- Born: Hayden Philips November 20, 1940 (age 85) Boston, Massachusetts, USA
- Education: Radcliffe College BA, 1964, Barnard College MA, Hunter College PhD, 1981, CUNY Graduate Center
- Occupation: Author
- Notable work: Frida: A Biography of Frida Kahlo
- Spouse(s): Desmond Heath Phillip Herrera ​ ​(m. 1961, divorced)​
- Relatives: William Phillips

= Hayden Herrera =

Art historian and biographer

Hayden Herrera (née Philips; born November 20, 1940) is an American author and historian. Her book Frida: A Biography of Frida Kahlo was turned into a movie in 2002 and Herrera's biography Arshile Gorky: His Life and Work was named a finalist for the 2004 Pulitzer Prize for Biography or Autobiography.

==Early life and education==
Herrera was born on November 20, 1940 to parents Elizabeth and John Phillips and grandfather William Phillips. Growing up in Vermont, she attended North Country School and The Putney School before enrolling at Radcliffe College. After leaving Radcliffe to pursue painting, she married Harvard University alumni Phillip Herrera in 1961. She returned to schooling and graduated with her Bachelor of Arts from Barnard College in 1964 and her Master's degree from Hunter College.

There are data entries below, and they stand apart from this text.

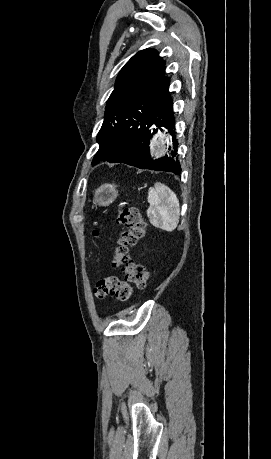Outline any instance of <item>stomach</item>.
Listing matches in <instances>:
<instances>
[{
  "label": "stomach",
  "instance_id": "stomach-1",
  "mask_svg": "<svg viewBox=\"0 0 271 459\" xmlns=\"http://www.w3.org/2000/svg\"><path fill=\"white\" fill-rule=\"evenodd\" d=\"M116 188L117 186H113V184L99 186L93 196V204L95 206H109V204H112L118 196Z\"/></svg>",
  "mask_w": 271,
  "mask_h": 459
}]
</instances>
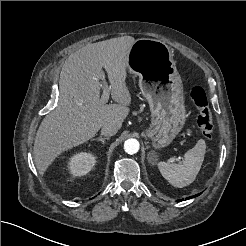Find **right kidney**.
<instances>
[{"label": "right kidney", "instance_id": "obj_1", "mask_svg": "<svg viewBox=\"0 0 246 246\" xmlns=\"http://www.w3.org/2000/svg\"><path fill=\"white\" fill-rule=\"evenodd\" d=\"M96 158L89 152L74 154L68 161L67 168L73 176L86 175L95 165Z\"/></svg>", "mask_w": 246, "mask_h": 246}]
</instances>
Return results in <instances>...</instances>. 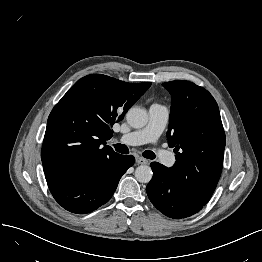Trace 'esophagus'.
Returning <instances> with one entry per match:
<instances>
[{
  "mask_svg": "<svg viewBox=\"0 0 262 262\" xmlns=\"http://www.w3.org/2000/svg\"><path fill=\"white\" fill-rule=\"evenodd\" d=\"M135 161L137 164H148V160L141 156H136Z\"/></svg>",
  "mask_w": 262,
  "mask_h": 262,
  "instance_id": "34e87169",
  "label": "esophagus"
}]
</instances>
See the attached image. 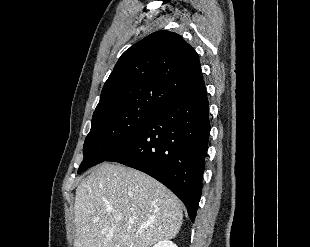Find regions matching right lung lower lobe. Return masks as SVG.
Listing matches in <instances>:
<instances>
[{
    "instance_id": "obj_1",
    "label": "right lung lower lobe",
    "mask_w": 310,
    "mask_h": 247,
    "mask_svg": "<svg viewBox=\"0 0 310 247\" xmlns=\"http://www.w3.org/2000/svg\"><path fill=\"white\" fill-rule=\"evenodd\" d=\"M210 133L205 86L159 109L113 161L140 170L168 187L194 222Z\"/></svg>"
}]
</instances>
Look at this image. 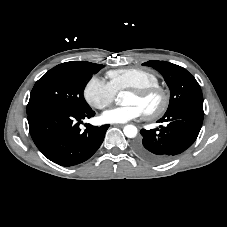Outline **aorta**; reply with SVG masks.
Listing matches in <instances>:
<instances>
[{
	"label": "aorta",
	"mask_w": 227,
	"mask_h": 227,
	"mask_svg": "<svg viewBox=\"0 0 227 227\" xmlns=\"http://www.w3.org/2000/svg\"><path fill=\"white\" fill-rule=\"evenodd\" d=\"M123 132L126 137L134 138V137H136L138 130H137L136 126H134V125H126L123 129Z\"/></svg>",
	"instance_id": "762f6f07"
}]
</instances>
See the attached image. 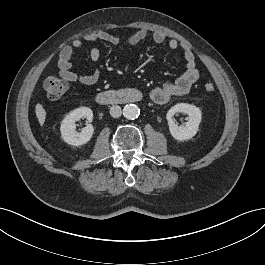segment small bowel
Masks as SVG:
<instances>
[{
    "mask_svg": "<svg viewBox=\"0 0 265 265\" xmlns=\"http://www.w3.org/2000/svg\"><path fill=\"white\" fill-rule=\"evenodd\" d=\"M149 36L146 29H139L132 34L125 41H121L120 37L106 32L98 31L83 37L87 42H106L112 45L119 46L121 53L127 47H133ZM151 40L157 44L167 42L168 47L173 51H180L185 61V71L178 78L173 81L165 82L152 89L150 96L151 99L159 105L169 103L174 97L187 94L193 84L199 79L200 72L196 66L195 56L191 48L187 44H182L176 39H167L166 35L162 32H154L150 35ZM83 40L75 39L70 45L65 46L58 59V74L64 80L69 82L78 83L85 86L96 84L100 79V71L97 67V63L101 58V51L99 47L93 46L89 51V58L92 63V72L89 74H79L73 70L72 57L76 50L83 47Z\"/></svg>",
    "mask_w": 265,
    "mask_h": 265,
    "instance_id": "obj_1",
    "label": "small bowel"
}]
</instances>
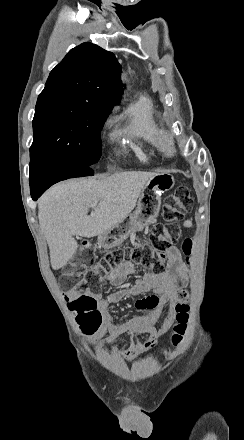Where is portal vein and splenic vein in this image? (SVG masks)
Here are the masks:
<instances>
[{"mask_svg":"<svg viewBox=\"0 0 244 440\" xmlns=\"http://www.w3.org/2000/svg\"><path fill=\"white\" fill-rule=\"evenodd\" d=\"M96 204H97V202H95V206H96ZM92 208H93V206H92Z\"/></svg>","mask_w":244,"mask_h":440,"instance_id":"portal-vein-and-splenic-vein-1","label":"portal vein and splenic vein"}]
</instances>
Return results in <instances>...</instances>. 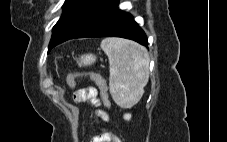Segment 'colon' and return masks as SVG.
I'll use <instances>...</instances> for the list:
<instances>
[{"label": "colon", "instance_id": "colon-1", "mask_svg": "<svg viewBox=\"0 0 227 142\" xmlns=\"http://www.w3.org/2000/svg\"><path fill=\"white\" fill-rule=\"evenodd\" d=\"M77 77H78V75H75V74L70 75L68 77L67 83H68V86H69L70 89H74ZM90 77L94 80V82L99 87L104 104L106 106H109V100H108V94H107V85H106L105 81L100 76L95 75V74H91Z\"/></svg>", "mask_w": 227, "mask_h": 142}]
</instances>
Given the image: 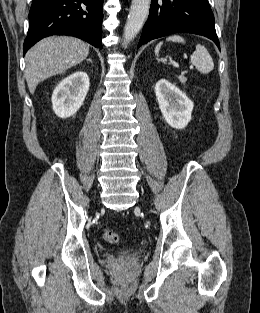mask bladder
<instances>
[{
    "label": "bladder",
    "mask_w": 260,
    "mask_h": 313,
    "mask_svg": "<svg viewBox=\"0 0 260 313\" xmlns=\"http://www.w3.org/2000/svg\"><path fill=\"white\" fill-rule=\"evenodd\" d=\"M136 252V249H130V250H127L124 252L125 255H129V254H132V253H135Z\"/></svg>",
    "instance_id": "31cf9c89"
}]
</instances>
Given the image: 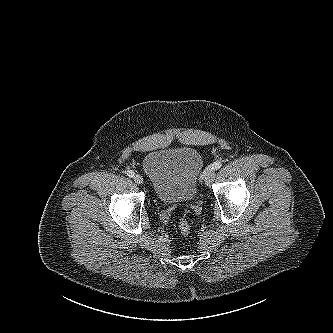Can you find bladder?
Returning <instances> with one entry per match:
<instances>
[{
	"label": "bladder",
	"mask_w": 333,
	"mask_h": 333,
	"mask_svg": "<svg viewBox=\"0 0 333 333\" xmlns=\"http://www.w3.org/2000/svg\"><path fill=\"white\" fill-rule=\"evenodd\" d=\"M142 166L156 197L164 203L192 201L204 162L201 154L191 147L154 150L147 153Z\"/></svg>",
	"instance_id": "1"
}]
</instances>
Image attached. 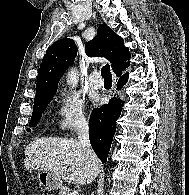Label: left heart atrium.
<instances>
[{
    "mask_svg": "<svg viewBox=\"0 0 189 195\" xmlns=\"http://www.w3.org/2000/svg\"><path fill=\"white\" fill-rule=\"evenodd\" d=\"M98 100H99V98H98L97 96H95V97H94V101L97 102Z\"/></svg>",
    "mask_w": 189,
    "mask_h": 195,
    "instance_id": "obj_1",
    "label": "left heart atrium"
}]
</instances>
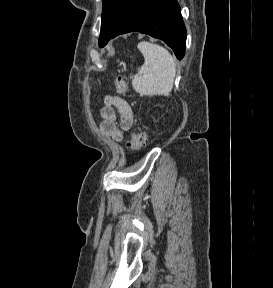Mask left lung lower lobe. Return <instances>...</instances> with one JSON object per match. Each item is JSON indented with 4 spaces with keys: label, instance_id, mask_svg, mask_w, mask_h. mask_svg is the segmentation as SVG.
Listing matches in <instances>:
<instances>
[{
    "label": "left lung lower lobe",
    "instance_id": "1",
    "mask_svg": "<svg viewBox=\"0 0 273 288\" xmlns=\"http://www.w3.org/2000/svg\"><path fill=\"white\" fill-rule=\"evenodd\" d=\"M133 31L163 40L184 57L187 34L176 0H132L111 38Z\"/></svg>",
    "mask_w": 273,
    "mask_h": 288
}]
</instances>
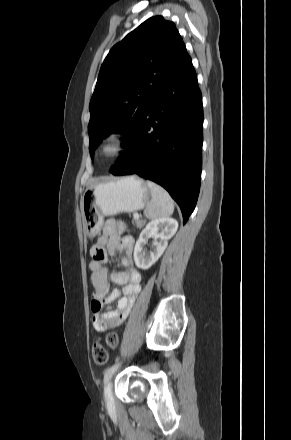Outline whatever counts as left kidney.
I'll return each instance as SVG.
<instances>
[{"instance_id":"left-kidney-1","label":"left kidney","mask_w":291,"mask_h":440,"mask_svg":"<svg viewBox=\"0 0 291 440\" xmlns=\"http://www.w3.org/2000/svg\"><path fill=\"white\" fill-rule=\"evenodd\" d=\"M178 229L177 220L161 217L149 222L141 232L134 248V261L138 268L149 269L164 253L168 240L173 237ZM154 238L150 252L145 250L148 238Z\"/></svg>"}]
</instances>
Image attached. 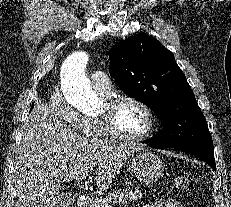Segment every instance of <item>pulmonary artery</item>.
<instances>
[{"label":"pulmonary artery","mask_w":231,"mask_h":207,"mask_svg":"<svg viewBox=\"0 0 231 207\" xmlns=\"http://www.w3.org/2000/svg\"><path fill=\"white\" fill-rule=\"evenodd\" d=\"M93 88L101 93L107 94L110 90L111 81L106 72L96 70L90 75Z\"/></svg>","instance_id":"1"}]
</instances>
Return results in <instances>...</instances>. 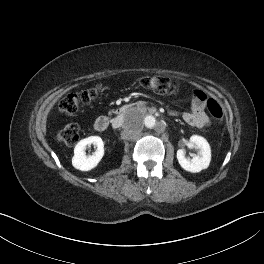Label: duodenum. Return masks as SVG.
Returning a JSON list of instances; mask_svg holds the SVG:
<instances>
[{
	"label": "duodenum",
	"instance_id": "duodenum-1",
	"mask_svg": "<svg viewBox=\"0 0 264 264\" xmlns=\"http://www.w3.org/2000/svg\"><path fill=\"white\" fill-rule=\"evenodd\" d=\"M134 107V104H128L120 107L118 109V115H123L126 113L128 110ZM148 112L155 114L156 110L154 108H148ZM110 125V118L108 116H101L99 117L95 123H94V129L98 132H103L105 131Z\"/></svg>",
	"mask_w": 264,
	"mask_h": 264
}]
</instances>
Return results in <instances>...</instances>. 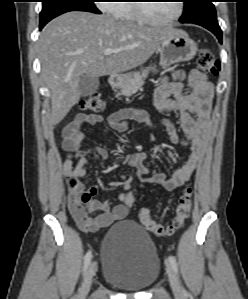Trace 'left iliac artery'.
<instances>
[{"instance_id": "left-iliac-artery-1", "label": "left iliac artery", "mask_w": 248, "mask_h": 299, "mask_svg": "<svg viewBox=\"0 0 248 299\" xmlns=\"http://www.w3.org/2000/svg\"><path fill=\"white\" fill-rule=\"evenodd\" d=\"M169 261H170V264H171L172 268L174 269V271L178 274V265H177L176 259L173 256H169ZM183 293L187 294L185 289H183Z\"/></svg>"}]
</instances>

While pursuing her PhD at the Graduate Center of the City University of New York, Herrera travelled to Mexico City with friends who encouraged her to attend Frida Kahlo's art show. She had not heard of Kahlo before. In 1976, she wrote an article about Kahlo, which she submitted to a publishing agency, and centered her thesis around the artist in 1981.

==Career==
Following her graduation, Herrera formally published her thesis as her first book titled Frida: A Biography of Frida Kahlo, which was met with positive reviews from critics. She subsequently published two more books in the 1990s; Mary Frank and Matisse: A Portrait, which earned her a 1996 Guggenheim Fellowship. At the turn of the century, her first book was chosen to be adapted into a studio film Frida starring Salma Hayek. It was a breakthrough role for Hayek, who was nominated for Best Actress for the Academy Award, BAFTA Award, Golden Globe Award, and Screen Actors Guild Award. Two years later, her biography Arshile Gorky: His Life and Work was named a finalist for the 2004 Pulitzer Prize for Biography or Autobiography. Following her divorce, she married psychiatrist Desmond Heath and moved to North Salem, New York.